Scope and use of the information

The Compendium contains defined microbiological criteria to assist in decision making process about the safety of a food or process based on microbiological analyses. For regulators, the microbiological criteria are useful to determine the food safety status of food as well as to verify the process control and hygiene measures. For food businesses, it serves as a guiding tool to manage overall food safety for raw material to packaging procurement, operations to hygienic practices, and finish product release to sale at retail outlets. Information on foodborne pathogens, indicator organisms, microbiological criteria, process hygiene criteria, testing methods and control measures can be found in the Compendium.    
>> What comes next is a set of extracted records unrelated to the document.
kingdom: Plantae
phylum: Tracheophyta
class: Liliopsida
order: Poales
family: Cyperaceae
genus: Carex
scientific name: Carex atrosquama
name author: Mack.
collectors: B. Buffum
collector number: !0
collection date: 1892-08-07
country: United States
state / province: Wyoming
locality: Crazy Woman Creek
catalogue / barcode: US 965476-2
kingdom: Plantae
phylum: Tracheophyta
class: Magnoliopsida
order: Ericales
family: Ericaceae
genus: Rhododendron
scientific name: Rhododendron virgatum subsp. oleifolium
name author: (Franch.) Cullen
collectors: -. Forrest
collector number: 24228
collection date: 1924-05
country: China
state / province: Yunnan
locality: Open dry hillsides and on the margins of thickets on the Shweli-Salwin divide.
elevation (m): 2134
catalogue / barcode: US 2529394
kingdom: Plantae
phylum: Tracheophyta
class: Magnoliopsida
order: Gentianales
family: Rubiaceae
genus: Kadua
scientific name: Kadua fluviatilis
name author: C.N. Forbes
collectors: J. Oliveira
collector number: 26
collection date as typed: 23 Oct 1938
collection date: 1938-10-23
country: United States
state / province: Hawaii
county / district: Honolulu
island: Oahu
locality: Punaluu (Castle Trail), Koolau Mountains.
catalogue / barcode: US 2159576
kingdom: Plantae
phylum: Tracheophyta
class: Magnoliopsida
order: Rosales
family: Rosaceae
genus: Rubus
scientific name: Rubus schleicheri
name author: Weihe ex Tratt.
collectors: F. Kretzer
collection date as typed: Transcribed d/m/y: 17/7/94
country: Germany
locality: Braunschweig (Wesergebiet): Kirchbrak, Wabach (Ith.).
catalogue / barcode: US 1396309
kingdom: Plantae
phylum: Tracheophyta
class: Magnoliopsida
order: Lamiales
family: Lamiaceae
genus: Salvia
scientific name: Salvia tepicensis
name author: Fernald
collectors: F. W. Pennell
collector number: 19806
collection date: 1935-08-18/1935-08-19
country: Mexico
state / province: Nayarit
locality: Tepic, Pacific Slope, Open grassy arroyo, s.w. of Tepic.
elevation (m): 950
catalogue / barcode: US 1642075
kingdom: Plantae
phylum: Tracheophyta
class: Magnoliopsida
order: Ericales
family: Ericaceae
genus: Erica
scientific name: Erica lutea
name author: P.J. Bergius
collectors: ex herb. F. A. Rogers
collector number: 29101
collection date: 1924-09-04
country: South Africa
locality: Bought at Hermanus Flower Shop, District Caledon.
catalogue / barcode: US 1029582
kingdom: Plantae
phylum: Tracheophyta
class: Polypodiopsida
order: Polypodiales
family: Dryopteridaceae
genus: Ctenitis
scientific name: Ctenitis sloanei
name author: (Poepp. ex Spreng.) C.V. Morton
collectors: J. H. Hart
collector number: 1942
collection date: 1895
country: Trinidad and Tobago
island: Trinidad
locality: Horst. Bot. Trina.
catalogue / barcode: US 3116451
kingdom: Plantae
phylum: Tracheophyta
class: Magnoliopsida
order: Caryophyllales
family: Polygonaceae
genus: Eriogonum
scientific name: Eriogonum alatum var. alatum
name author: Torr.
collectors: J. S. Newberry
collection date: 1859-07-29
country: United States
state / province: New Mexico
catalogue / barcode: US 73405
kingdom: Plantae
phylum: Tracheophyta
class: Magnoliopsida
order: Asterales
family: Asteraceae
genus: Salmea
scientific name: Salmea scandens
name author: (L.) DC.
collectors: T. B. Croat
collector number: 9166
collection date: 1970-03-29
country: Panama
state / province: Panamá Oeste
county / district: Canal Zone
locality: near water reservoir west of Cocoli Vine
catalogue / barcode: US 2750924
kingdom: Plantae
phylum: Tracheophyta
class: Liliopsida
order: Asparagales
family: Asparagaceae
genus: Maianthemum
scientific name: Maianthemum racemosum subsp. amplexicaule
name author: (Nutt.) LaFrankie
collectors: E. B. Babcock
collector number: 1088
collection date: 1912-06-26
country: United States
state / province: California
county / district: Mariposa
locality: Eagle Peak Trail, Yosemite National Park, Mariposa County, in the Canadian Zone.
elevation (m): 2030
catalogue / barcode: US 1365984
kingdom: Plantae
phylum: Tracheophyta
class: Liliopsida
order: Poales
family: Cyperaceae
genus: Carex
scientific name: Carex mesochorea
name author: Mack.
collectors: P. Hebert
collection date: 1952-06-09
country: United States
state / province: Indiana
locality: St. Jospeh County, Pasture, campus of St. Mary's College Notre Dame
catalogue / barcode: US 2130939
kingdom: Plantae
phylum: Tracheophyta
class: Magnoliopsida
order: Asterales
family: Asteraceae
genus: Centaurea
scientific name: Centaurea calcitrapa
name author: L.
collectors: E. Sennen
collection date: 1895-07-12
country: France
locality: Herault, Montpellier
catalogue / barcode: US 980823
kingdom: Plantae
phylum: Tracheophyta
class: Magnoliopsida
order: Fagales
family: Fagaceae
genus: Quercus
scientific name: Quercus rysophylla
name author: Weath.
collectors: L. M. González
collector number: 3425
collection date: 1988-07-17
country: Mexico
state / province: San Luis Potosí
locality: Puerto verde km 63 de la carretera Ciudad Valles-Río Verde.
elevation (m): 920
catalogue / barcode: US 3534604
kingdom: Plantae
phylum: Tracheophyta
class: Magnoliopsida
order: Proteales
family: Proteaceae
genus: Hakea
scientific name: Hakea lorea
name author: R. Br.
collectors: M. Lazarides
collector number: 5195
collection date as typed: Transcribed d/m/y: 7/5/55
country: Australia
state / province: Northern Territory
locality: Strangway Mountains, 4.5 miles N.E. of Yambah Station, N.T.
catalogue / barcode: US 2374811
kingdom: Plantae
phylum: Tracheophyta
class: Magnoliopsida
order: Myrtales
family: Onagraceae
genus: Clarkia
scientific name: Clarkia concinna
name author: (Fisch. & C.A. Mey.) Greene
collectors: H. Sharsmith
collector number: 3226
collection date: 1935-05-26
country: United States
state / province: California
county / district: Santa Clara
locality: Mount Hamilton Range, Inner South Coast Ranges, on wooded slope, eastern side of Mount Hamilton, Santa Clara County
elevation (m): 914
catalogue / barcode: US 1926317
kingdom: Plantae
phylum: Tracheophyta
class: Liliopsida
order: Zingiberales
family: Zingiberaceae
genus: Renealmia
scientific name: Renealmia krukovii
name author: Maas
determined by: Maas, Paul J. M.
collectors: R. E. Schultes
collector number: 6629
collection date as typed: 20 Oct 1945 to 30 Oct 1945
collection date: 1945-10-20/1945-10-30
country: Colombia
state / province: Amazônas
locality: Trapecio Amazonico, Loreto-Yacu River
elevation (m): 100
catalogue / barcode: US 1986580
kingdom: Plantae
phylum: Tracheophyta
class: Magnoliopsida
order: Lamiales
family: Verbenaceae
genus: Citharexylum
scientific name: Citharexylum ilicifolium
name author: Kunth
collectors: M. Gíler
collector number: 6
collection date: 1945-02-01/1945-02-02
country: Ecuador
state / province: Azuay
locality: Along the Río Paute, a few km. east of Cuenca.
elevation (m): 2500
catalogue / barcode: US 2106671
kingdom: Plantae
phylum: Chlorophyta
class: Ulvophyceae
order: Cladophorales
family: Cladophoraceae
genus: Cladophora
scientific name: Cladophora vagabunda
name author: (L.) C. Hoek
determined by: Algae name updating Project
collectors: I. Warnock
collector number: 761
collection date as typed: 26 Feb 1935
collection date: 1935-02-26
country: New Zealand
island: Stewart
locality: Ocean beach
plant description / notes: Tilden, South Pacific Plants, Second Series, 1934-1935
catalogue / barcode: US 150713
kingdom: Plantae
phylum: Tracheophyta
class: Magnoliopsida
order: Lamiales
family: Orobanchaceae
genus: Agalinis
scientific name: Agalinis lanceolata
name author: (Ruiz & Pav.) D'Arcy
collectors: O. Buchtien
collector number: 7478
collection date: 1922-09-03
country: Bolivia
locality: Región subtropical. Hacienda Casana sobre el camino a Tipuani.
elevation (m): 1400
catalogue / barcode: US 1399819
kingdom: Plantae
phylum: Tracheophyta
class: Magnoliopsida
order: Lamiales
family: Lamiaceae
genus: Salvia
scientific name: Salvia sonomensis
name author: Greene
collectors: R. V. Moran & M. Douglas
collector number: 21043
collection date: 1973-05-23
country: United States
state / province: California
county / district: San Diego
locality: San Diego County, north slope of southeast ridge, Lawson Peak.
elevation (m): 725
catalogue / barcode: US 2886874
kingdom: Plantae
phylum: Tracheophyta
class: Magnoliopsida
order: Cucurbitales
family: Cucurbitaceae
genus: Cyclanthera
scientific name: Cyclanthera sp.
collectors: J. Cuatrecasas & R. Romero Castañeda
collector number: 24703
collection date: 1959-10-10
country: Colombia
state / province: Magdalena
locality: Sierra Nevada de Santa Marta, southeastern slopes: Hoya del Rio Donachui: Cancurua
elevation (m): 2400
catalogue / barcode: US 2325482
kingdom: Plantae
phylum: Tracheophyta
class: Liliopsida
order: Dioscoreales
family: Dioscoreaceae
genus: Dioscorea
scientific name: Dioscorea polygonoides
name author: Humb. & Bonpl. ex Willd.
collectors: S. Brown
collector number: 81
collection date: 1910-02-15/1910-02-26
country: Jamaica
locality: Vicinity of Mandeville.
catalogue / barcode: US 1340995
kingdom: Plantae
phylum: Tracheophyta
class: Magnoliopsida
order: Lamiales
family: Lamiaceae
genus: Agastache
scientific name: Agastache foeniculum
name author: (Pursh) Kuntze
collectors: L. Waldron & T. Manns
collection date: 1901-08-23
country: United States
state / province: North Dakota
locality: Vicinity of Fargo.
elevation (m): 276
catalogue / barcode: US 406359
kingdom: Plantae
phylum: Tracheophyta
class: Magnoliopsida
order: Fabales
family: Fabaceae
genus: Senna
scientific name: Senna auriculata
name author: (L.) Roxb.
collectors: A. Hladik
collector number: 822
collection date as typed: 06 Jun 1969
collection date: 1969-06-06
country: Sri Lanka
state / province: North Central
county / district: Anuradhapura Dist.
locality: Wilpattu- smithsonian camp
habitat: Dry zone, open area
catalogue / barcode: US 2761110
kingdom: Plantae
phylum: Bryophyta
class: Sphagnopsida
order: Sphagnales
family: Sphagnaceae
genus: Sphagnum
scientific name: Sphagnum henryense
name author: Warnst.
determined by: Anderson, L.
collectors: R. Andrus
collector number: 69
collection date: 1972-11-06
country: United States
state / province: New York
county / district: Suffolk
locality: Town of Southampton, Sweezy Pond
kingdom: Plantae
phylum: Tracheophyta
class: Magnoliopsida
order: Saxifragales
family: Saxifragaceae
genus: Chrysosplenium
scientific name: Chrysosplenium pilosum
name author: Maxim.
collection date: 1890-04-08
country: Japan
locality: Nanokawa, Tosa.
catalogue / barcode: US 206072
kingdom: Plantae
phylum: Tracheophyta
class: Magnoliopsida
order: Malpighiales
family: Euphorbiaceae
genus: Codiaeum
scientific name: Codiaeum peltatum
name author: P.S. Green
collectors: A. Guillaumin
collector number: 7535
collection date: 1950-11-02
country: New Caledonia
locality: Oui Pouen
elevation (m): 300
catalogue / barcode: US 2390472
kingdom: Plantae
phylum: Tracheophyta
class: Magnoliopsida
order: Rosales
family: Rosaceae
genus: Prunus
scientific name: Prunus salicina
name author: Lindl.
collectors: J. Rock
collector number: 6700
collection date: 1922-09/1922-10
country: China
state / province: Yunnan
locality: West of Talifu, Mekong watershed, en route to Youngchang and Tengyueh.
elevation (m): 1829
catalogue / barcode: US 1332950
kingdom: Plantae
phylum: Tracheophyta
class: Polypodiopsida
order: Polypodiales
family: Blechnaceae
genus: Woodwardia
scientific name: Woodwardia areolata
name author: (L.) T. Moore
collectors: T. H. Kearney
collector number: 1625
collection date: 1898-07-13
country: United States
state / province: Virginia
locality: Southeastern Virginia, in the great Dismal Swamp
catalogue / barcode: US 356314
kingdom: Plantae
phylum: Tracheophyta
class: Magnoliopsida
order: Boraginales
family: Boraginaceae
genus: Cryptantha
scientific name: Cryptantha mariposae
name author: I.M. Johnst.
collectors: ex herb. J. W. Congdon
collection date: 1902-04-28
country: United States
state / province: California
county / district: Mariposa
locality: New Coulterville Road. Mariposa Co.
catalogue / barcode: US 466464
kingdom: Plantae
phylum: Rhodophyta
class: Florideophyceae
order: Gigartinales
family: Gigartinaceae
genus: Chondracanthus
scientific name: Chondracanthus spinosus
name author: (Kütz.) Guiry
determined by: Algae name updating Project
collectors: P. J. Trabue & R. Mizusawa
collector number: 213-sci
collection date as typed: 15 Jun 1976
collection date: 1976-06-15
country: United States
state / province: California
Impact on small businesses

Now it is common practice that producers and retailers source materials from around the world or use imported ingredients to manufacture or sell consumer food products. Thus, the challenge of ensuring the microbiological safety and quality of the food supply has emerged as a practical issue. This means microbiological testing of ingredients and/or the finished product is a practice that will become a common routine. The testing is regulatory requirement for certain products including ready-to-eat foods, infant formula products, chicken meat and dairy. It will become mandatory to have microbiological testing data available for regulatory verification purpose if a small business manufactures high risk food products or supply foods to vulnerable persons service sector. Regulatory implementation of microbiological criteria across different food sectors could impact small businesses in many ways such as increasing the operational costs to manage food safety program and microbiological analysis of food and environment samples.